Bandara Lampung (Lampost.co) – Perhimpunan Hotel dan Restoran Indonesia (PHRI) Provinsi Lampung menilai. Sektor perhotelan sangat terdampak dalam kebijakan efisiensi anggaran oleh Pemerintah Pusat.
Sekretaris PHRI Provinsi Lampung, Friandi Indrawan memprediksi kebijakan efisiensi anggaran tersebut berdampak signifikan. Terlebih pada bisnis hotel wilayah Lampung. Apalagi selama ini sangat bergantung pada belanja pemerintah untuk kegiatan resmi.
“Sekitar 40 sampai 50 persen. Pangsa pasar hotel Lampung berasal dari belanja pemerintah. Dengan kebijakan penghematan tersebut, perkiraannya hotel-hotel akan kehilangan pendapatan,” katanya, Senin, 17 Februari 2025.
Selain itu menurutnya. Kondisi tersebut dapat membuat sekitar 40 hingga 50 persen industri perhotelan Lampung terancam kolaps.

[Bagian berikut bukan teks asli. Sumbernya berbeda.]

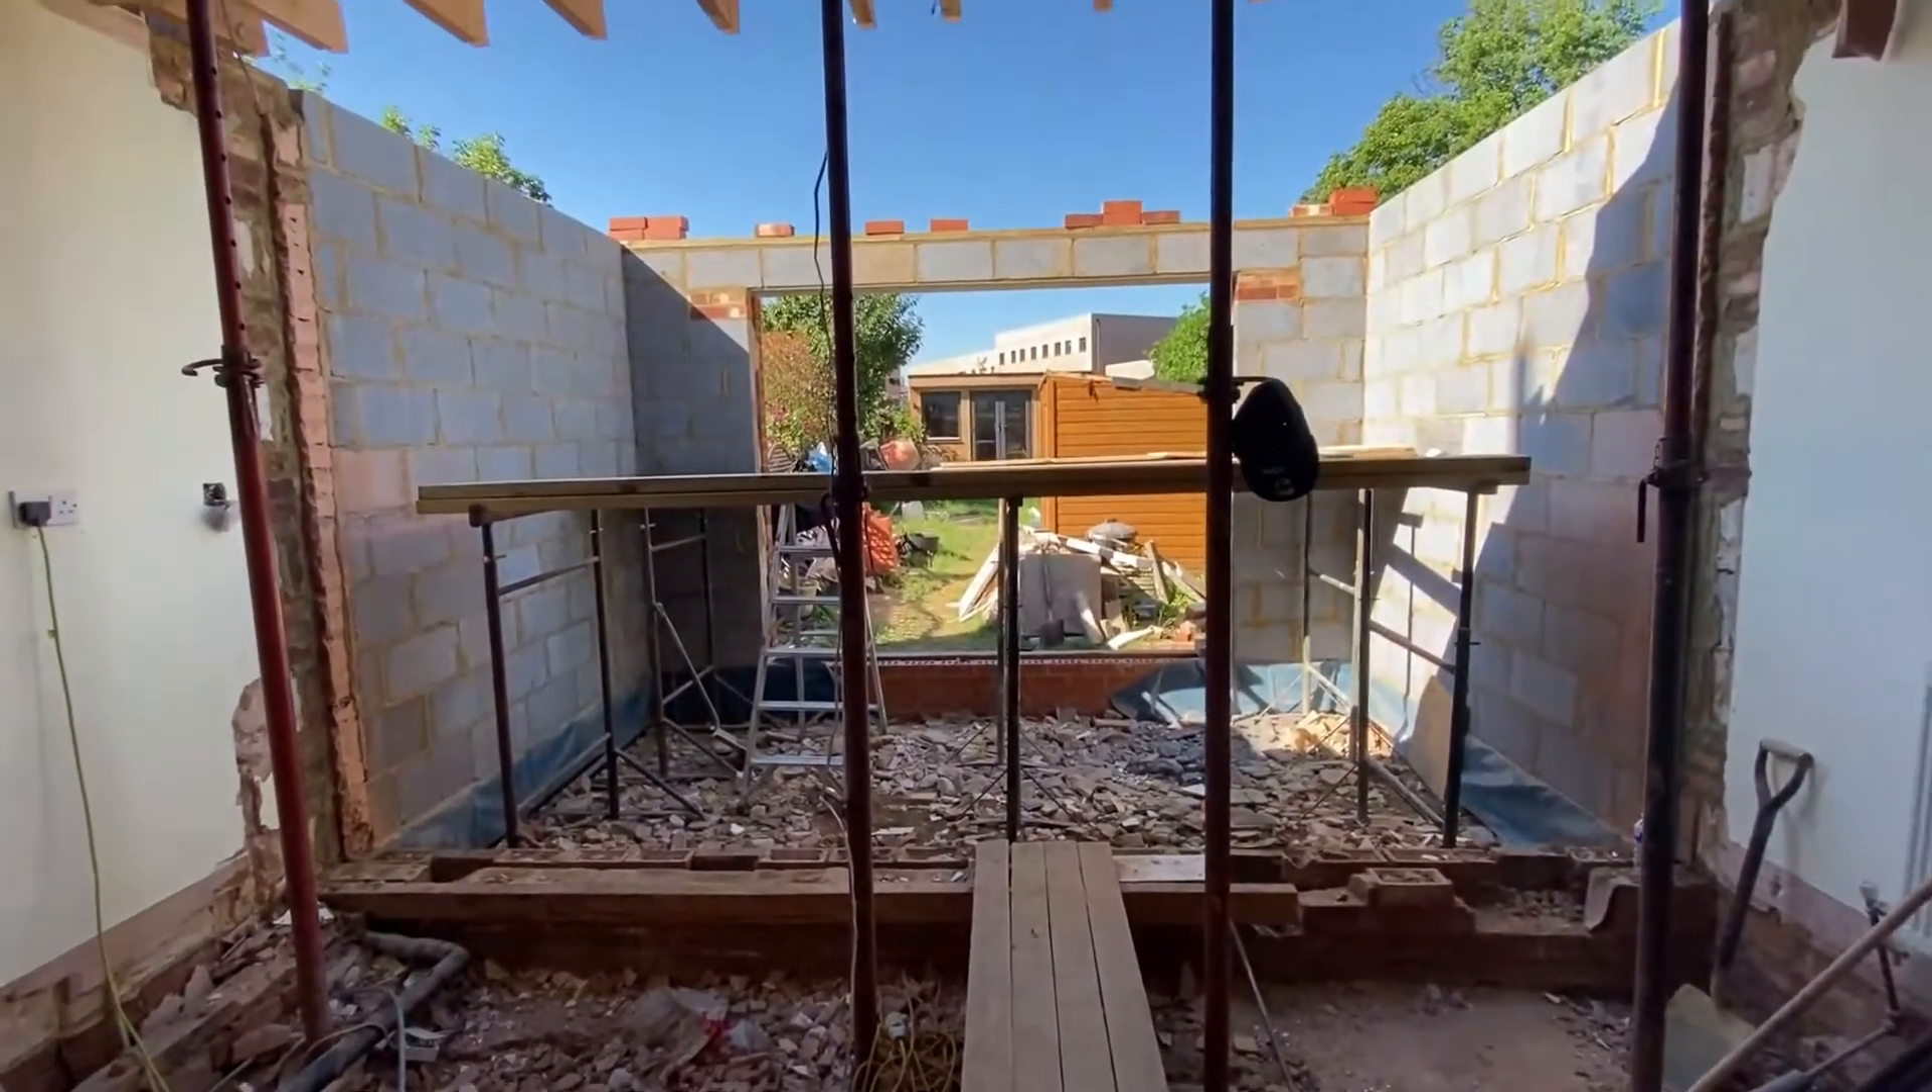If we look now a bit later on, you can see the block work has now been completed. So all the way across the top of that gap, the blocks have been built on top of the lintel. So that's the final structure.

“Efisiensi anggaran ini dampaknya sangat besar bagi keberlangsungan hotel dan restoran Indonesia, khususnya Lampung. Karena memang pemerintahan merupakan penyumbang pemasukan kami (hotel) juga,” katanya.
Kehilangan Pendapatan
Kemudian menurutnya, banyak hotel yang mengandalkan kegiatan pemerintahan seperti rapat, seminar, dan pelatihan. Saat ini kehilangan sumber pendapatan utama mereka.
“Dari pengurangan revenue tersebut, pastinya akan mengganggu cash flow sebuah hotel. Hotel akan lakukan penghematan, seperti pengurangan jumlah karyawan. Ini akan berdampak kemana-mana,” ujarnya.
Selanjutnya ia mengatakan, dampak dari kondisi perhotelan yang memprihatinkan. Berimbas pada peningkatan angka pengangguran Lampung. Karena tidak kesanggupannya hotel untuk memiliki karyawan yang banyak.
“Kalau sudah efisiensi anggaran pasti pemasukan di perhotelan berkurang. Jadi pemecatan kemungkinan terjadi dan otomatis angka pengangguran. Khususnya Lampung ikut terdampak,” katanya.
Lalu ia berharap, pemerintah bisa membahas kebiasaan tersebut lebih spesifik lagi. Dan memikirkan nasib dunia usaha dalam hal ini perhotelan. “Kami telah membahas hal ini dalam Musyawarah Nasional (Munas) PHRI. Kami meminta Ketua Umum PHRI untuk bertemu dengan Presiden. Dan mempertimbangkan kembali kebijakan ini,” katanya.